Thursday, September 04, 2003

Open Letter To The TV People

Dear TV People,

OK, we all appreciate your efforts to pander to liberals and homosexuals and the easily titillated mainstream by bringing us such fare as Boy Meets Boy, Queer Eye for the Straight Guy, It's All Relative, and older shows like Will & Grace, Normal, Ohio, Six Feet Under, and Oz. But enough with the fags, already. Where are the lesbians? Hmm? Sure, you tossed us Ellen, the Sapphic moms on Friends, and the precious relationship turned ham-handed character assassination that was Willow on Buffy, but I think we could do more to give the girls some equal time.

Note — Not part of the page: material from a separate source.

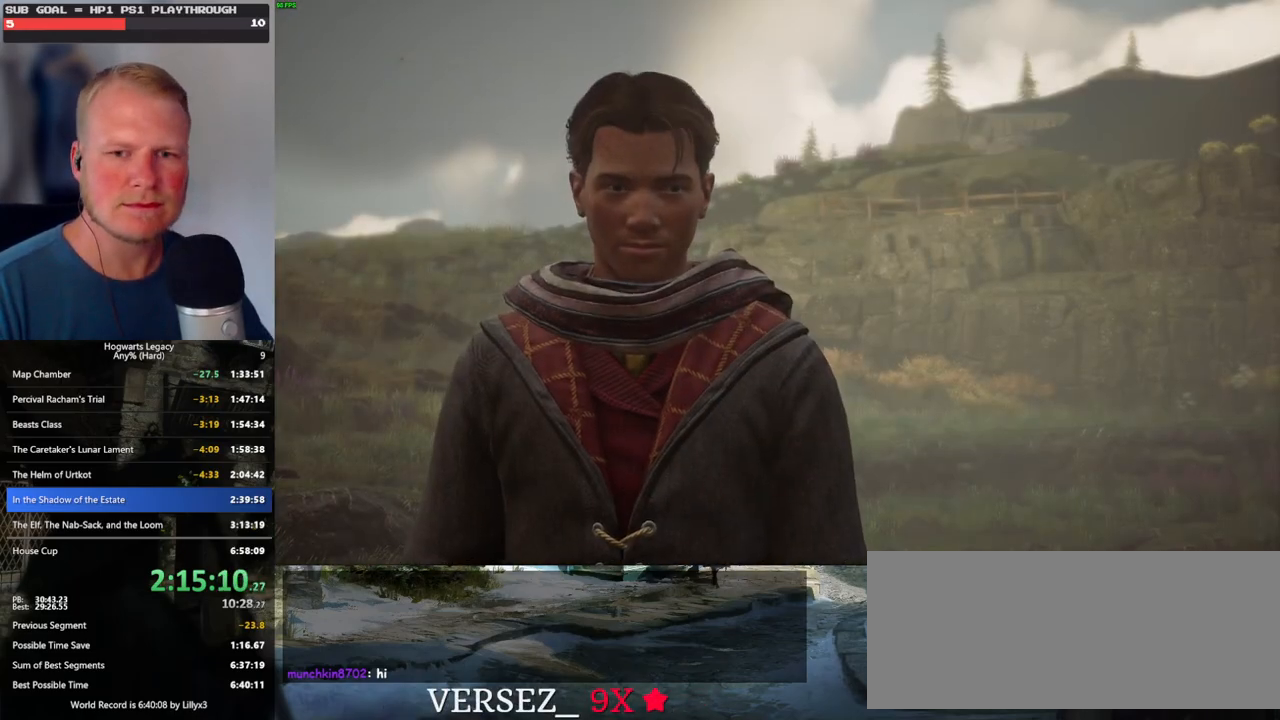
{"keys": ["q"], "mouse": [], "events": [[34, "mouse_wheel", "down"], [50, "mouse_wheel", "up"], [50, "q", "up"], [50, "space", "up"], [134, "q", "down"], [167, "space", "down"], [217, "q", "up"], [217, "space", "up"], [300, "q", "down"], [334, "space", "down"], [367, "q", "up"], [367, "space", "up"], [450, "q", "down"]]}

What? You say that you're simply developing television shows that happen to have gays in them? That the increase in the number of sympathetic homosexual male characters is art imitating life? OK, then bring on the dykes. Maybe they don't make as good television as the same old tired jokes about interior decorating and disco music, but I'm sure that a little lipstick lesbian action would boost your young male viewership. Look at the success All My Children has had with making Erica Kane's youngest daughter a gorgeous girl-kisser, dating a dark and mysterious foreign bisexual! That's good TV, people!

So, please, add more lesbians to the TV lineup. It's only fair.